Маша присела на подоконник, потрясенно перебирая бумаги.
– Никакой ошибки! – запротестовала Олеся. – Машка, все оказалось даже проще, чем я думала. Поверь мне, эти документы не врут. У тебя куча дальних родственников! Многие из них живут в Москве. Представь, ты даже могла с кем-нибудь из них случайно встречаться!
Случайно встречаться… Почему бы и нет? Вчера в парке она беседовала с седой старушкой, которая по возрасту вполне могла бы быть ее…
– Олеся, кто она мне? – спросила Маша, изучая свое фамильное древо. – Вот эта Марфа Олейникова?
Подруга задумалась.
– Могу сказать одно: она племянница твоей бабушки. Наверное, тебе приходится какой-нибудь двоюродной или троюродной теткой.
Выходит, та старушка в парке могла бы оказаться ее двоюродной теткой Марфой Степановной. Имя-то какое… основательное.
– Мама не могла не знать, – вслух подумала Маша. – У нее даже есть альбом с фотографиями, я сейчас вспомнила. Фотографии середины двадцатого века… Снимки не подписаны, и мама всегда говорила, что эти люди не имеют к нам отношения. Думаю, хитрила: конечно, она вряд ли их когда-нибудь видела, но отлично понимала, что некоторые из них – наши родственники. Но почему мне ничего не рассказывала?!
Ответ на этот вопрос Маша получила неделей позже, когда приехала в Эстонию.
Анна Успенская теперь осела в Таллине. Ей полюбился этот город, и она могла целыми днями бродить с этюдником по его улочкам. Квартиру мать превратила в мастерскую, как делала всегда, и десятки видов Таллина смотрели на Машу со стен.
– Картины продаются? – спросила Маша.
– Более чем успешно, – кивнула мать. – Думаю, ближайшие пару лет я точно не соберусь переезжать.
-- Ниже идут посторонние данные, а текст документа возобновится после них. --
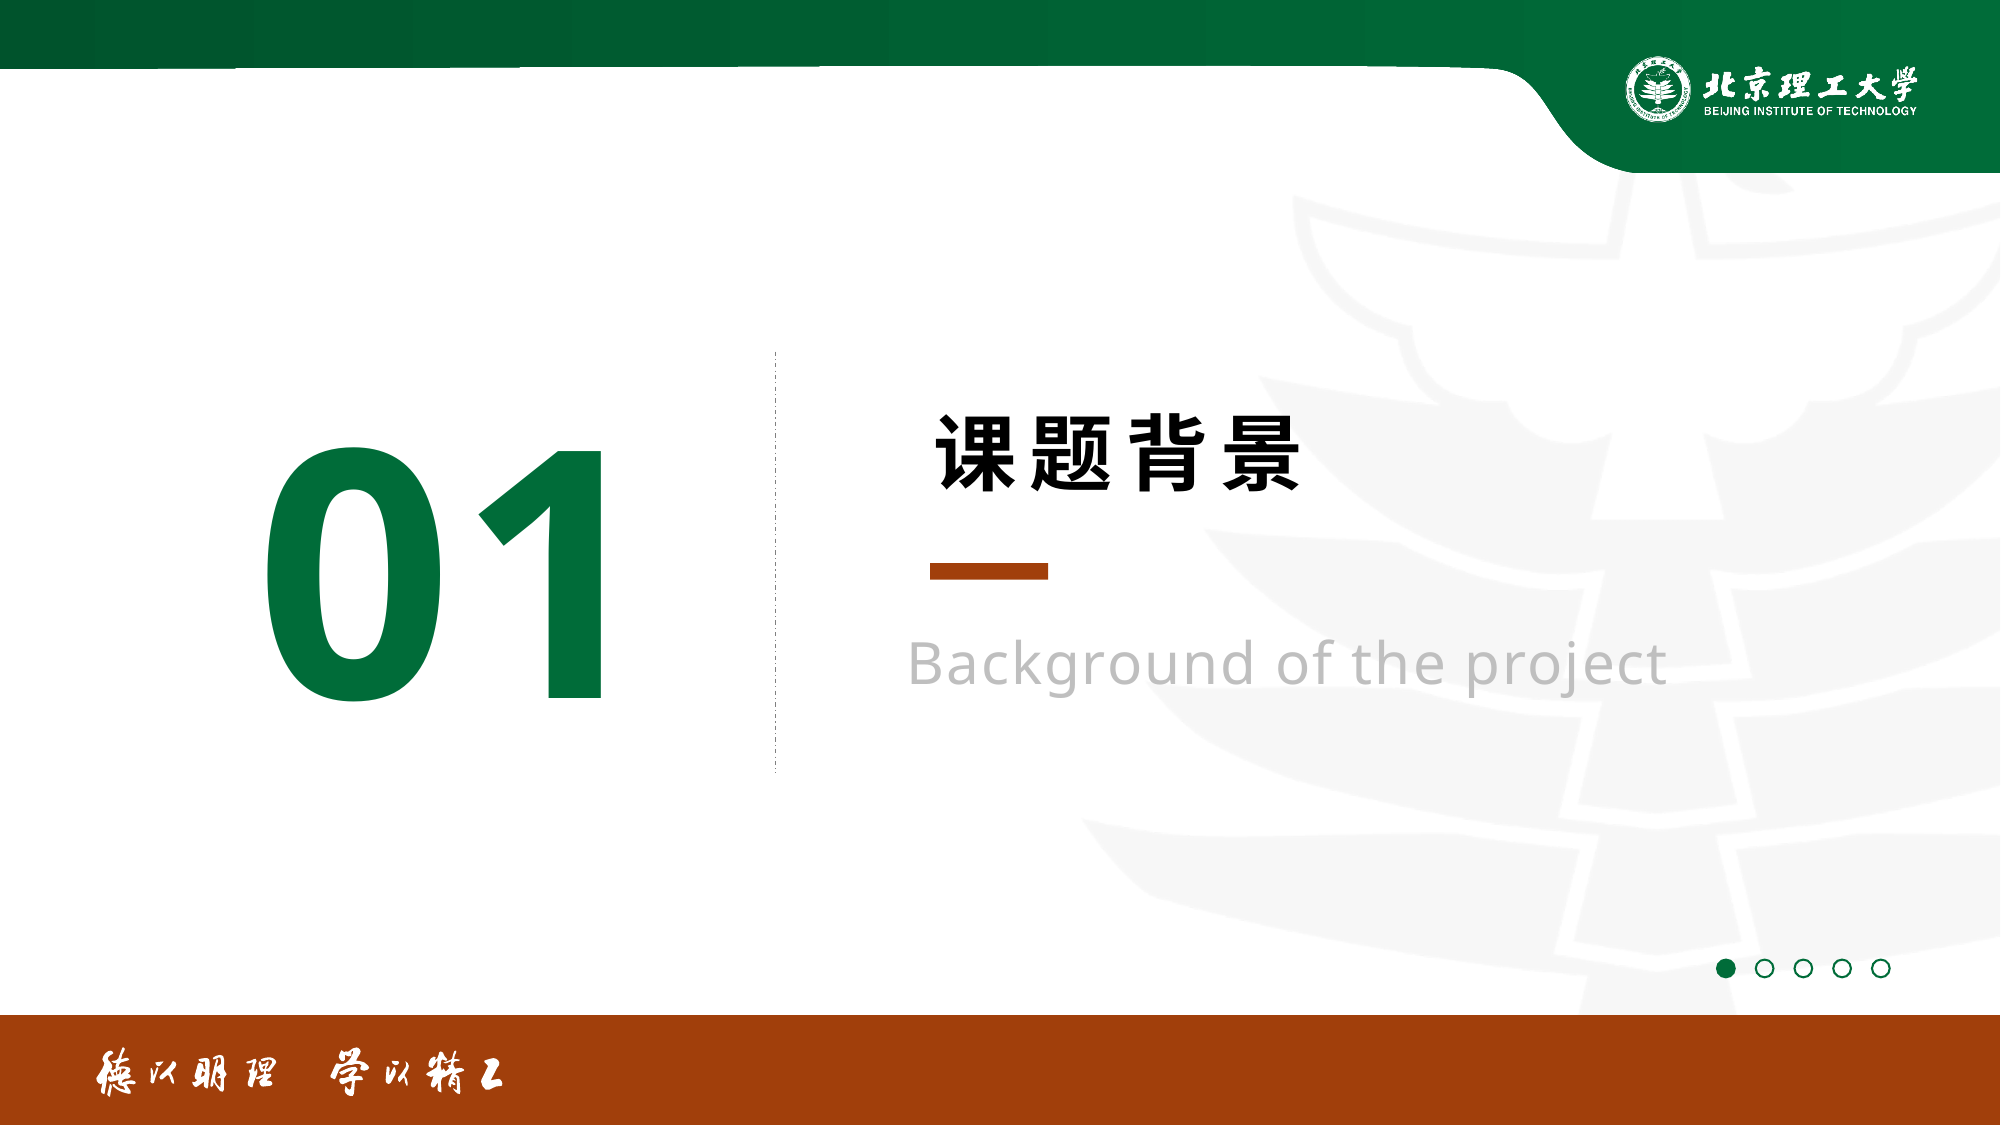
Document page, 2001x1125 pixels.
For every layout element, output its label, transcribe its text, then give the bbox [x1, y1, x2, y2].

picture [1606, 40, 1939, 134]
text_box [1716, 959, 1890, 978]
picture [1081, 0, 2001, 1110]
text_box 01 [240, 345, 672, 776]
text_box [929, 562, 1049, 581]
text_box Background of the project [892, 619, 1685, 705]
text_box 课题背景 [919, 393, 1320, 509]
К тому же мне по душе здешний климат.
Маша прошлась мимо картин, отмечая, что у матери появилась новая, свободная манера письма. Неудивительно, что ее работы пользуются спросом. Наверняка их покупают туристы, желающие увезти с собой пойманные на холсте впечатления о старом городе.
Маша обернулась. Мать наблюдала за ней.
– Почему ты не рассказывала мне о том, что у нас есть родственники? – прямо спросила Маша. – У бабушки было два брата, а у них – куча детей. Но я ничего об этом не слышала. Почему?